Can Hallucination Correction Improve Video-Language Alignment?
Lingjun Zhao, Mingyang Xie, Paola Cascante-Bonilla, Hal Daumé, Kwonjoon Lee
TL;DR
This work tackles the problem of grounding video-language models by reframing hallucinations as a training signal. It introduces HACA, a self-training framework where a Video-LLM learns to distinguish whether a caption entails a video and, when necessary, to generate corrected captions, complemented by a masking-correction augmentation. Empirical results on VELOCITI and SSv2 demonstrate that HACA yields consistent gains in text-to-video retrieval and video-caption binding, while preserving zero-shot QA capabilities. The approach relies solely on ground-truth video descriptions, offering a practical path to improve spatio-temporal understanding in Video-LLMs without external annotation pipelines.
Abstract
Large Vision-Language Models often generate hallucinated content that is not grounded in its visual inputs. While prior work focuses on mitigating hallucinations, we instead explore leveraging hallucination correction as a training objective to improve video-language alignment.

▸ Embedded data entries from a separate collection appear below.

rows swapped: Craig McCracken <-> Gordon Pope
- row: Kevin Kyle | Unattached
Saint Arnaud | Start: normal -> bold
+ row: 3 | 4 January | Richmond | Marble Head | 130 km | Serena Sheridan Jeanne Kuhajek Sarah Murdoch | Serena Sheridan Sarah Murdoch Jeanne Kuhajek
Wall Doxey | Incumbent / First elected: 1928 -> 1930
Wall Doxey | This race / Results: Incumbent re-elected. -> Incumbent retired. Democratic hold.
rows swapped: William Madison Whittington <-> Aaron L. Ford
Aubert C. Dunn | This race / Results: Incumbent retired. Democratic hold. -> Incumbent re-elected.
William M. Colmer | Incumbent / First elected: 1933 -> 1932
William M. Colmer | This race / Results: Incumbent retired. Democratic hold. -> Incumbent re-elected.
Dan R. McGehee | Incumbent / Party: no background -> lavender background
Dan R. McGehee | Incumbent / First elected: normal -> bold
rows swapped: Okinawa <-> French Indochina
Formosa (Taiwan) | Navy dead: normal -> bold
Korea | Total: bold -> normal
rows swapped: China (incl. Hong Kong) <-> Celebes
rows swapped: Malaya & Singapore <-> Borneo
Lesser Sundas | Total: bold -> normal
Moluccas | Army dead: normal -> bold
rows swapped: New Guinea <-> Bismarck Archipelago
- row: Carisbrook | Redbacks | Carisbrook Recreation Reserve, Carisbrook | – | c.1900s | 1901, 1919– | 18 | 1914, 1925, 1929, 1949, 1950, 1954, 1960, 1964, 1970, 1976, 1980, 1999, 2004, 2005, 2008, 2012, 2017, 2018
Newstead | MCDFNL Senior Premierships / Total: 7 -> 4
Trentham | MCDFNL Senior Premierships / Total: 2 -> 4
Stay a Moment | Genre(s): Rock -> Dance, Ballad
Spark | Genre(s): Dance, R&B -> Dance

We introduce HACA, a self-training framework learning to correct hallucinations in descriptions that do not align with the video content. By identifying and correcting inconsistencies, HACA enhances the model's ability to align video and textual representations for spatio-temporal reasoning. Our experimental results show consistent gains in video-caption binding and text-to-video retrieval tasks, demonstrating that hallucination correction-inspired tasks serve as an effective strategy for improving vision and language alignment.